→ **Task**
In the material below, the lines from the one containing "home mirror: present" through the one containing "bottle: none [82,156,114,255]" are to be given again exactly, ends included, and no others.
□ □ □ □
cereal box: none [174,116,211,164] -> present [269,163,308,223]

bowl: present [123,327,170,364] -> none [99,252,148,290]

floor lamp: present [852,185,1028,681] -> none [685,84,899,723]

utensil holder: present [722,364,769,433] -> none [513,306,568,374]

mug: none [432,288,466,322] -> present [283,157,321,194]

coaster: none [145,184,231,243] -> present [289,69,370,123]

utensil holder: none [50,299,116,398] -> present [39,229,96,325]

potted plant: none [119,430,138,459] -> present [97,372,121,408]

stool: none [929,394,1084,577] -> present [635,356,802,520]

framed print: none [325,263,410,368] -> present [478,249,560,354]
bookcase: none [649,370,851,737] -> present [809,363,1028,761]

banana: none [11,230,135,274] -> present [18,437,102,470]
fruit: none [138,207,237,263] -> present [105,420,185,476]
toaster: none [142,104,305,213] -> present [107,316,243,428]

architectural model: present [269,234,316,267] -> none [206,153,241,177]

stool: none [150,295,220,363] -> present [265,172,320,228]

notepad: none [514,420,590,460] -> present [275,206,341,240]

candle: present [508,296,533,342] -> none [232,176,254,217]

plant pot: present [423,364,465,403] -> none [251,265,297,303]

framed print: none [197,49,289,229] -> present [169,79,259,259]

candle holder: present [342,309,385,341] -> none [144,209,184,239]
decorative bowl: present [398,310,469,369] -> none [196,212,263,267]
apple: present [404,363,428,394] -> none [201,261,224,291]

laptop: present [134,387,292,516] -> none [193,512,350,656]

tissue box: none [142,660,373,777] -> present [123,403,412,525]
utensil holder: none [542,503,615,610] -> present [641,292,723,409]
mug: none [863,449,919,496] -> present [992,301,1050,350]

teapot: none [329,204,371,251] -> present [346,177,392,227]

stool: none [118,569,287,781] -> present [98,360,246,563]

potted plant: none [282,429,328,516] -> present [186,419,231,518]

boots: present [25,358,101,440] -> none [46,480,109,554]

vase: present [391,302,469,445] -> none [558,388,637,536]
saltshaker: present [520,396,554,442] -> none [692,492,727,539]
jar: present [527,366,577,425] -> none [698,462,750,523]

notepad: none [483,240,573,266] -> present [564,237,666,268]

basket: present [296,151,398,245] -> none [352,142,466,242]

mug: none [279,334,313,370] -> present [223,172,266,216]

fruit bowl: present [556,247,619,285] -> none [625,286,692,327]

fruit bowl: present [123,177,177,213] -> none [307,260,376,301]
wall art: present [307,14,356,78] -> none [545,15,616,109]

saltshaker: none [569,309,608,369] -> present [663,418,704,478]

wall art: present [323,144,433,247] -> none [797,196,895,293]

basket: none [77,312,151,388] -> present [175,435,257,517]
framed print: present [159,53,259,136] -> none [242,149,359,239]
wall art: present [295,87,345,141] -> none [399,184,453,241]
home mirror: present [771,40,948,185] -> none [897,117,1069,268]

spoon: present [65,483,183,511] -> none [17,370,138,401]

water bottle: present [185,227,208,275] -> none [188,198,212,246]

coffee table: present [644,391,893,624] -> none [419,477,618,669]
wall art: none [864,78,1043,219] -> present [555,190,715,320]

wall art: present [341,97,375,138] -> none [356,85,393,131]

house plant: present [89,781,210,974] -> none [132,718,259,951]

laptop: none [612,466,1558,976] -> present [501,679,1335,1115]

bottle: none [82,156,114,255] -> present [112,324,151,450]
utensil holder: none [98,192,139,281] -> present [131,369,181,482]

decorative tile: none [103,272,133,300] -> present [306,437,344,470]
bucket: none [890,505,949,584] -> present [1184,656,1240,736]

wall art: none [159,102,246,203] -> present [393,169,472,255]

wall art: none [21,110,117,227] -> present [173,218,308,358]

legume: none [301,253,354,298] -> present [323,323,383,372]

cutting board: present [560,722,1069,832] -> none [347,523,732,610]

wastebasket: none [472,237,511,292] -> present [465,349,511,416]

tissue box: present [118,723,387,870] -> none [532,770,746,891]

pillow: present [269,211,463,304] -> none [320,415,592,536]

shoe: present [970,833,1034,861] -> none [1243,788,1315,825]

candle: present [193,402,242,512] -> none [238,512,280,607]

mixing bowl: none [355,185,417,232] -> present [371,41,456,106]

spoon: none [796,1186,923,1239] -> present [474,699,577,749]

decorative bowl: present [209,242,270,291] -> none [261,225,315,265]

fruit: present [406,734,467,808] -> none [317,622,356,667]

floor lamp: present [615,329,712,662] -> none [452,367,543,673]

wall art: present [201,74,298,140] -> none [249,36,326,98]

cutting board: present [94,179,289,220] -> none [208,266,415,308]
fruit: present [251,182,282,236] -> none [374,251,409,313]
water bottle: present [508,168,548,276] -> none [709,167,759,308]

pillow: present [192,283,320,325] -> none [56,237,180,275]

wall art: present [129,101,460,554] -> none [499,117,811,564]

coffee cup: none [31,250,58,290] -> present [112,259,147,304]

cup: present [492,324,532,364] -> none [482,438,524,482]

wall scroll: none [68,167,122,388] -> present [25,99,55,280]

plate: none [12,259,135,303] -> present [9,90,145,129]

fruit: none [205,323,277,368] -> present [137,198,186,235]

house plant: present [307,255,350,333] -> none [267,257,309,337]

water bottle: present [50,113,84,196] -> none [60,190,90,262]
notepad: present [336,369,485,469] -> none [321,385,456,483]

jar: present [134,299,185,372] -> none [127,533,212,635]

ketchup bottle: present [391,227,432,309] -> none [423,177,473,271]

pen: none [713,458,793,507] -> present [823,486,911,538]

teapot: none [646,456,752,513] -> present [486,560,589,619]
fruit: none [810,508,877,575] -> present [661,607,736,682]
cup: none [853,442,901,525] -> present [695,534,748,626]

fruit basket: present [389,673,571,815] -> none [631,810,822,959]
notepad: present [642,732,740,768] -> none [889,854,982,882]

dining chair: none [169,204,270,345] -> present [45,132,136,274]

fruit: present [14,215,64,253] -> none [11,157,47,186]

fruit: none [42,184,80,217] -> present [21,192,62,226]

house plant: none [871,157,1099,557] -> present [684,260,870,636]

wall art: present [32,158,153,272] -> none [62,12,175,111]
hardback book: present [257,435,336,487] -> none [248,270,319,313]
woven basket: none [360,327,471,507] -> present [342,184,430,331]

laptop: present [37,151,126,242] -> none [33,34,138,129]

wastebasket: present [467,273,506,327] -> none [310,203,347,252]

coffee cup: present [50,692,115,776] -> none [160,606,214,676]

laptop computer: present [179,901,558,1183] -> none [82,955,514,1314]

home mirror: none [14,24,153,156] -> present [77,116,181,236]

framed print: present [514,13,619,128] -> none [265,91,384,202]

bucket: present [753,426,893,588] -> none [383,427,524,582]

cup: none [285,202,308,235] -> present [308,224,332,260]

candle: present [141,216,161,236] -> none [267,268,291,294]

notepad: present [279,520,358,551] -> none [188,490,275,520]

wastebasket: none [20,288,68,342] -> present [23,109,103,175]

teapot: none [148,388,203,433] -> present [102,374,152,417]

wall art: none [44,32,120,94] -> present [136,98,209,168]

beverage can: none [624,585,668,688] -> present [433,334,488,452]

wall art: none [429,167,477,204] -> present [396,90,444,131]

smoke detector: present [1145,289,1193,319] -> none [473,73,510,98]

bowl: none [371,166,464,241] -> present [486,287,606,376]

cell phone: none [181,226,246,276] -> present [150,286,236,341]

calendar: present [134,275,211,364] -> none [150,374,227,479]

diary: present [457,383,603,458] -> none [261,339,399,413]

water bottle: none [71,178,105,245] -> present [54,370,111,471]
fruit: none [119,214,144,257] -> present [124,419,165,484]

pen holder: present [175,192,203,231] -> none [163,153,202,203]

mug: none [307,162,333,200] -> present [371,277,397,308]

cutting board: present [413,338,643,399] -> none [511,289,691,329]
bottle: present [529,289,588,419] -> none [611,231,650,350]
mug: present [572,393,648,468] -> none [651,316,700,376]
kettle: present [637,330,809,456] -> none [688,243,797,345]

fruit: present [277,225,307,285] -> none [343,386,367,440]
□ □ □ □
→ **Expected output**
home mirror: present [771,40,948,185] -> none [897,117,1069,268]

spoon: present [65,483,183,511] -> none [17,370,138,401]

water bottle: present [185,227,208,275] -> none [188,198,212,246]

coffee table: present [644,391,893,624] -> none [419,477,618,669]
wall art: none [864,78,1043,219] -> present [555,190,715,320]

wall art: present [341,97,375,138] -> none [356,85,393,131]

house plant: present [89,781,210,974] -> none [132,718,259,951]

laptop: none [612,466,1558,976] -> present [501,679,1335,1115]

bottle: none [82,156,114,255] -> present [112,324,151,450]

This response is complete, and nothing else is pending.